Personal information
- Born: July 27, 1963 (age 63) Moses Lake, Washington, U.S.
- Listed height: 6 ft 5 in (1.96 m)
- Listed weight: 264 lb (120 kg)

Career information
- High school: South Fremont (St. Anthony, Idaho)
- College: Ricks College (1983–1984) and Brigham Young Univ. (1985–1986)
- NFL draft: 1987 (1st round, 17th overall pick)

Career history
- Cincinnati Bengals (1987–1990); Washington Redskins (1991–1993); Scottish Claymores (1996);

Awards and highlights
- Super Bowl champion (XXVI); National champion (1984); Outland Trophy (1986); Consensus All-American (1986); Third-team All-American (1985); WAC Defensive Player of the Year (1985);

Career NFL statistics
- Sacks: 19
- Fumble recoveries: 1
- Stats at Pro Football Reference

= Jason Buck =

American football player (born 1963)

Jason Ogden Buck (born July 27, 1963) is an American former professional football player who was a defensive lineman in the National Football League (NFL).

==Football career==
Buck was born in Moses Lake, Washington and played high school football for South Fremont High School in St. Anthony, Idaho.

He played collegiately at Brigham Young University, earning third-team All-American honors as a junior. He was a consensus All-American as a senior, and was awarded the Outland Trophy as the nation's best interior lineman.
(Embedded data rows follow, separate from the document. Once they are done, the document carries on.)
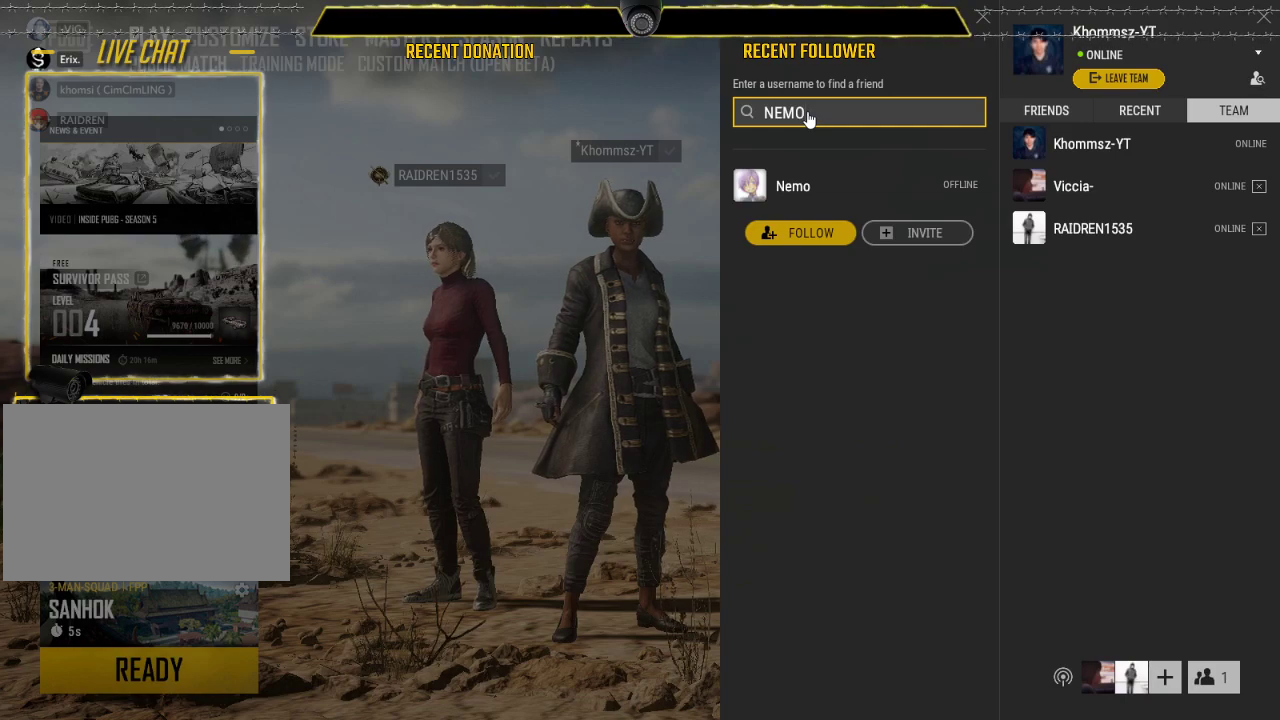
{"keys": [], "mouse": ["left"], "events": []}
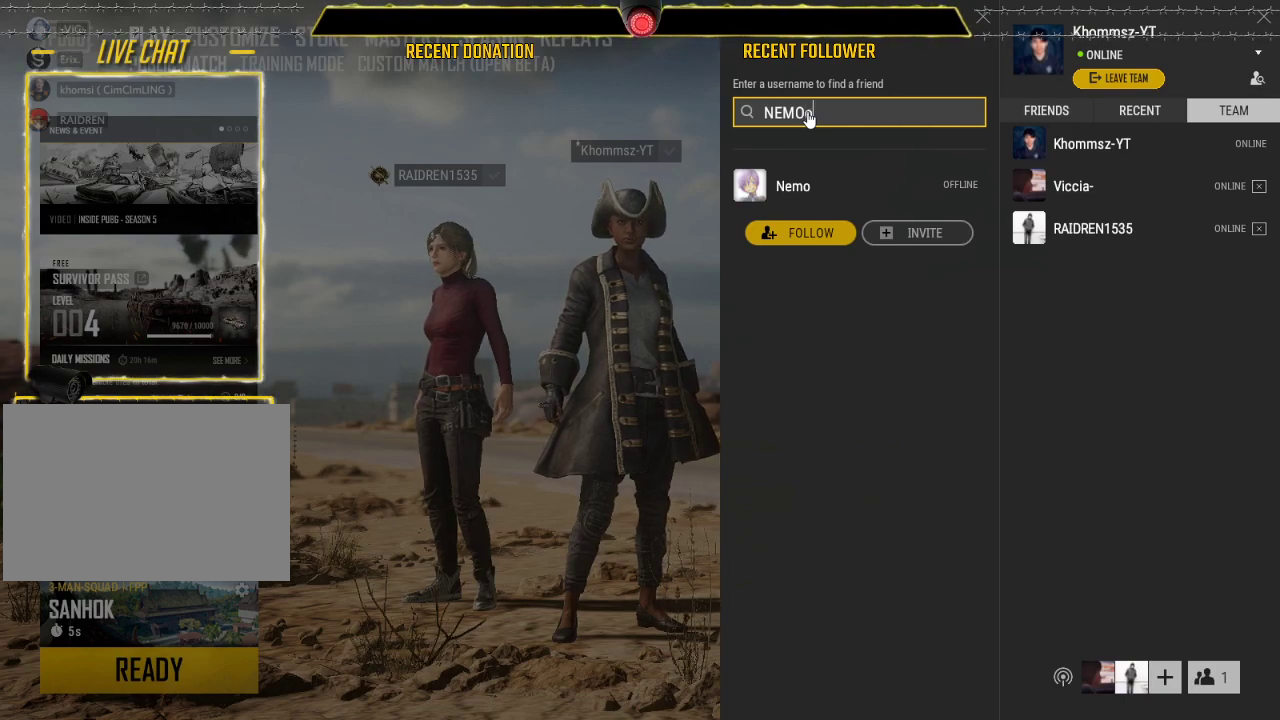
{"keys": ["shift"], "mouse": ["left"], "events": [[217, "shift", "down"]]}
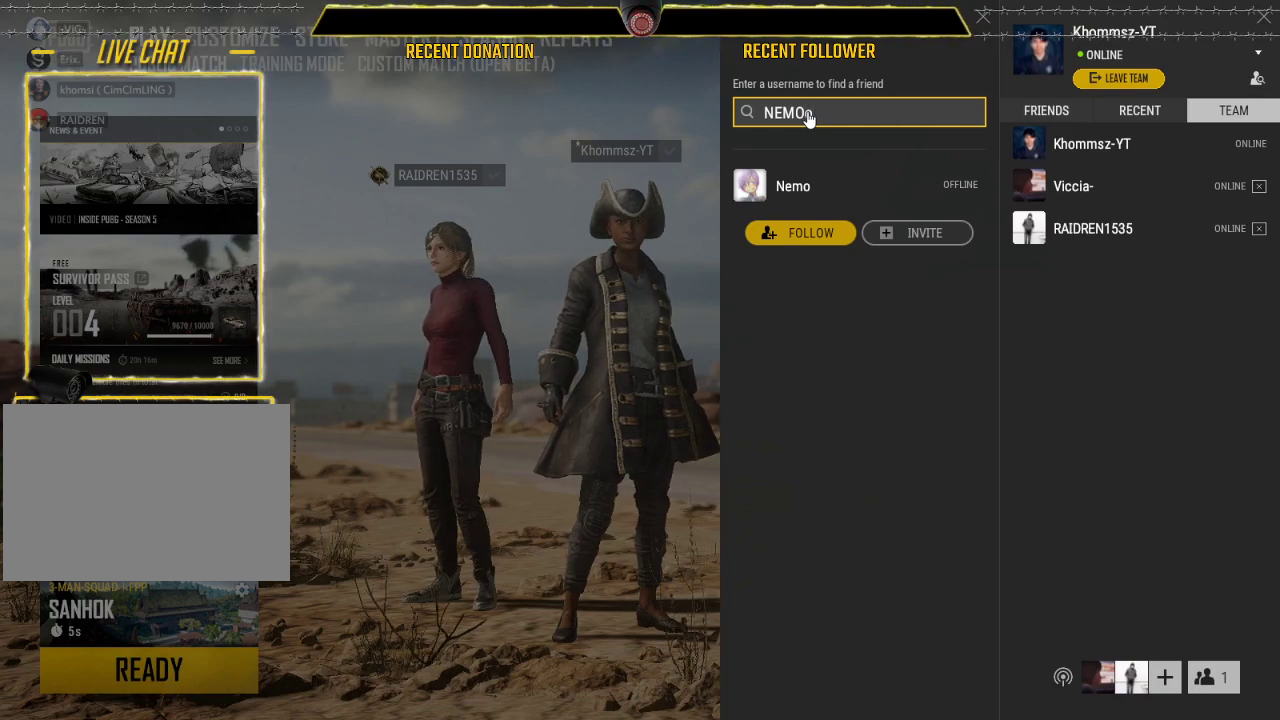
{"keys": [], "mouse": ["left"], "events": [[283, "shift", "up"]]}
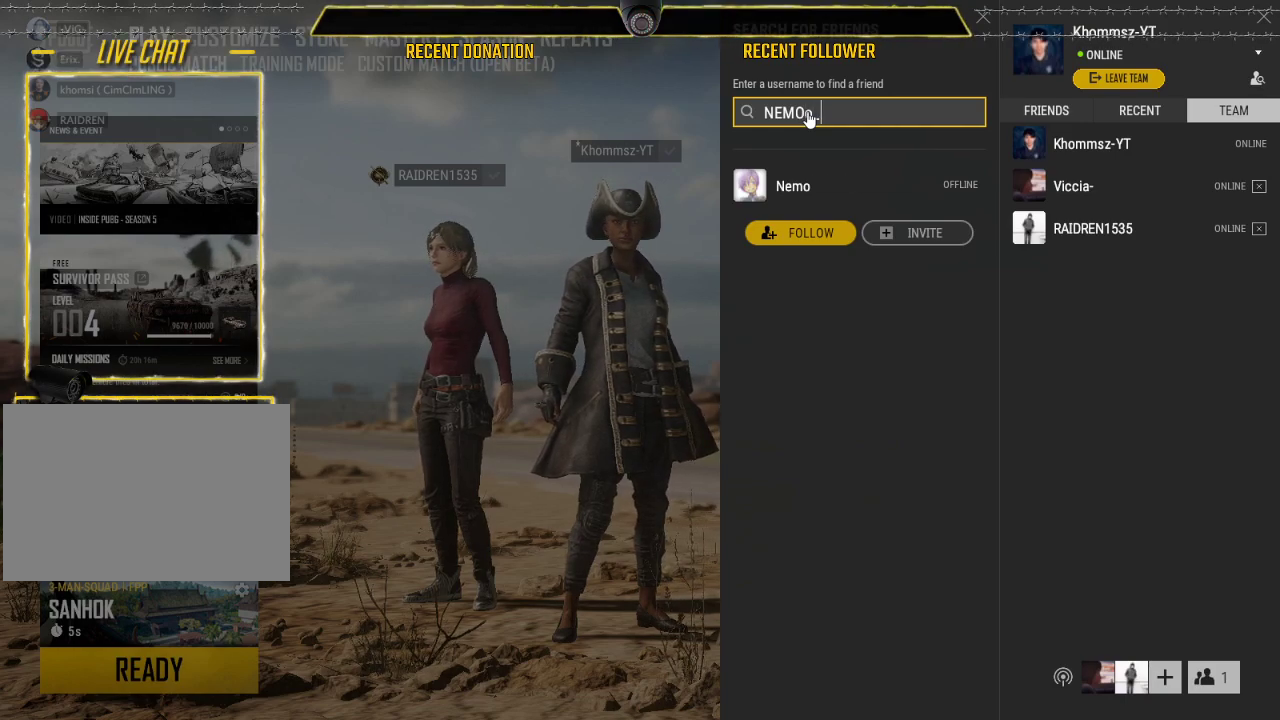
{"keys": [], "mouse": ["left"], "events": []}
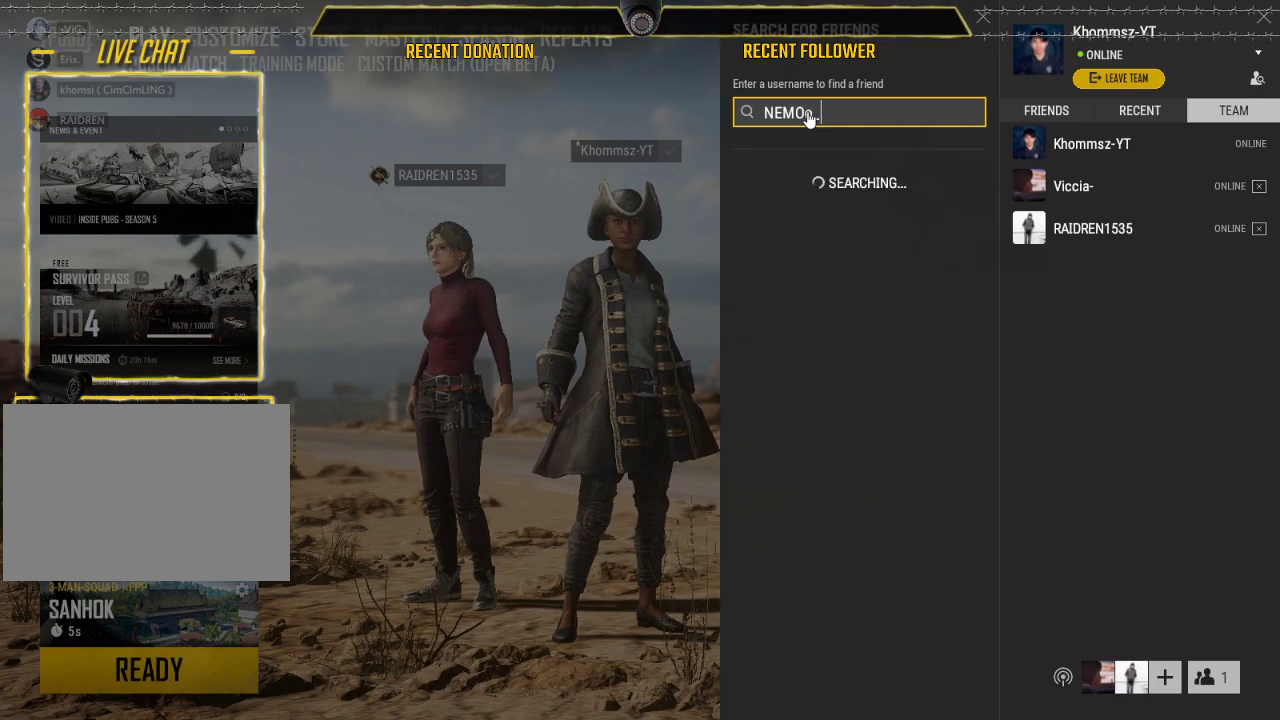
{"keys": [], "mouse": ["left"], "events": []}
Buck was selected in the first round of the 1987 NFL draft by the Cincinnati Bengals, the 17th overall pick. He recorded six sacks in the 1988 season as well as in the 1989 season. After four seasons with the Bengals, Buck moved to the Washington Redskins in 1991. He did earn a Super Bowl ring in the team's 37–24 victory over the Buffalo Bills in Super Bowl XXVI. He retired as a player following the 1993 season.

Pre-draft measurables
| Height | Weight | Arm length | Hand span | Bench press |
| 6 ft 5 in (1.96 m) | 250 lb (113 kg) | 32+3⁄4 in (0.83 m) | 9+1⁄4 in (0.23 m) | 19 reps |
All values from NFL Combine

==Other ventures==
Buck was a co-owner of the Utah Blaze of the Arena Football League, based in Salt Lake City, Utah and is also a public speaker. He sought the Republican nomination for the 2nd District in the United States House of Representatives elections in Utah, 2012 but was defeated at the State Convention.

==Personal life==
Buck is a member of the Church of Jesus Christ of Latter-day Saints and he loves to work on his family history at the Church History Library. He has two sons, Tyson and Josh. Tyson played linebacker for the University of Utah Utes football team in 2009–2010. Josh played long snapper for the Dixie State Red Storm in 2015.